> _INSTRUCTIONS TO FOLLOW_
The required output is the line containing "thumb ip: (190, 140)" through the final line of the material below, printed exactly, with no other lines.

• • • • • • •

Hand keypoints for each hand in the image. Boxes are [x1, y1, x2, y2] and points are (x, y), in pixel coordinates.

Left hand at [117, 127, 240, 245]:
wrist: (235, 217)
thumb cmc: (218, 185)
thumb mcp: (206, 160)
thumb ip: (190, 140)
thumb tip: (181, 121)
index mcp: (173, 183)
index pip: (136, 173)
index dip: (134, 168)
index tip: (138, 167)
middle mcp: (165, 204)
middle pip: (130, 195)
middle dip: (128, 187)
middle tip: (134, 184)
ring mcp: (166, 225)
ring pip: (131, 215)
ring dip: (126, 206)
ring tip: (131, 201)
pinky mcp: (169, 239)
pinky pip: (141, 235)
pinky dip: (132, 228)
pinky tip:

• • • • • • •

> _EXERCISE OUTPUT_
thumb ip: (190, 140)
thumb tip: (181, 121)
index mcp: (173, 183)
index pip: (136, 173)
index dip: (134, 168)
index tip: (138, 167)
middle mcp: (165, 204)
middle pip: (130, 195)
middle dip: (128, 187)
middle tip: (134, 184)
ring mcp: (166, 225)
ring pip: (131, 215)
ring dip: (126, 206)
ring tip: (131, 201)
pinky mcp: (169, 239)
pinky pip: (141, 235)
pinky dip: (132, 228)
pinky tip:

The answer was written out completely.